Andritsos_150 Dr. Andritsos Fivos

  official of the EC

  Joint Research Centre


Short Bio

Official of the European Commission, Joint Research Centre (JRC), Institute for the Protection and Security of the Citizen (IPSC) since 1986
Areas of expertise: systems engineering, safety & security, remote handling & intervention, emergency management, pollution prevention & containment in the maritime, energy, transport and nuclear fields.
Prior employment: research assistant, associate and lecturer at the mechanical engineering dept. of the university of Patras, Greece; guest research associate at the mechanical engineering dept., university of Newcastle upon Tyne, England; associate professor at the technological education institute of Patras, Greece; 301 base military industry of the Hellenic army; mixed quality control group by the Hellenic Arms industry, Hellenic Defence ministry, Aeghion, Grece; technical services of PIRELLI, Patras, Greece.
Author or co-author of more than 140 scientific publications; inventor in 4 patents
Several successful cooperative projects, like ROTIS, ROTIS 2, LOCCATEC, DIFIS and ASPIS
Several successful projects in support of the Commission policies, like: AIPS, TAPS and TAPS 2 (policies on shipbuilding and port/maritime security)

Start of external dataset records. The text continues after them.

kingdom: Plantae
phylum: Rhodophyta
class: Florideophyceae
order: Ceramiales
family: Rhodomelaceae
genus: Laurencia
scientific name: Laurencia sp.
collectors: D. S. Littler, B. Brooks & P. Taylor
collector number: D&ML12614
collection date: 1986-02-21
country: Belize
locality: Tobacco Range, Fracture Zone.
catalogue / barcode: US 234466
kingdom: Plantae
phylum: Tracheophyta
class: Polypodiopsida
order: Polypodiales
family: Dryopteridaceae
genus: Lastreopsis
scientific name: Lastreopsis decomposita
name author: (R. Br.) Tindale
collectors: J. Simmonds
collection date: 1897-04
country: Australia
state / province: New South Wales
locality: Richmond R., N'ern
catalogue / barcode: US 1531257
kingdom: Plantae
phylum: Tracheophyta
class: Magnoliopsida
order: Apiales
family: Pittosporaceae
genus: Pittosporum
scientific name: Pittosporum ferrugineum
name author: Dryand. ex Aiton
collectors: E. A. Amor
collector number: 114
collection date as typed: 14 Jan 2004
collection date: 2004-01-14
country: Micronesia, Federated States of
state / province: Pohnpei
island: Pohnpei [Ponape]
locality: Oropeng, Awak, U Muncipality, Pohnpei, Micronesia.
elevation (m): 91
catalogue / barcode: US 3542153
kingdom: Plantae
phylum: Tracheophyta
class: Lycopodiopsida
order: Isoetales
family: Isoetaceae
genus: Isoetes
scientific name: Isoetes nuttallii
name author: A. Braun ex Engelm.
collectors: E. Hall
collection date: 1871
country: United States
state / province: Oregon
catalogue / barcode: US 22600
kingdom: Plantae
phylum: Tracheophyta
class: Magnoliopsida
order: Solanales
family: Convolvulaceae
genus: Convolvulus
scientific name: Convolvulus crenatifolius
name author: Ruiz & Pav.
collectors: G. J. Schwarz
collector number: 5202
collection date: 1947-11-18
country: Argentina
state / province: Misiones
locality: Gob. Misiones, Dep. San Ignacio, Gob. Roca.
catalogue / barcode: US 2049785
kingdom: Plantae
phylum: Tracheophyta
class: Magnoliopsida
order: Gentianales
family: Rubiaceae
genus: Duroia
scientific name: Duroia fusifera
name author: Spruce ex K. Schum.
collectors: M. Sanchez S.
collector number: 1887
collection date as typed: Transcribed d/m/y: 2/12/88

Presentation Title: Hydrocarbons in Eastern Mediterranean: risk and opportunities


The Mediterranean Sea is a vital maritime supply route, particularly in what concerns Europe’s energy supply. The recent exploratory offshore drillings, first signs of wider oil & gas exploitation plans in east Mediterranean, combined with the expected increased dependence on seaborne trade will increase risks and environmental pressure in an area already stressed, environmentally and socially. In this context, a sustainable use of the Mediterranean will require new tools and methods for managing the new resources, their transport and distribution and the associated risks.
The ever increasing use of natural gas will also have strong impact on maritime transport through the Mediterranean. LNG transport, despite the bottleneck of the LNG shore installation, will continue growing. Inevitably, small LNG and CNG carriers must be developed, preferably making use of standardized modular subsystems.
The present paper outlines future scenarios and elaborates on potential contributions for a sustainable exploitation and transport of oil & gas through the Mediterranean Sea.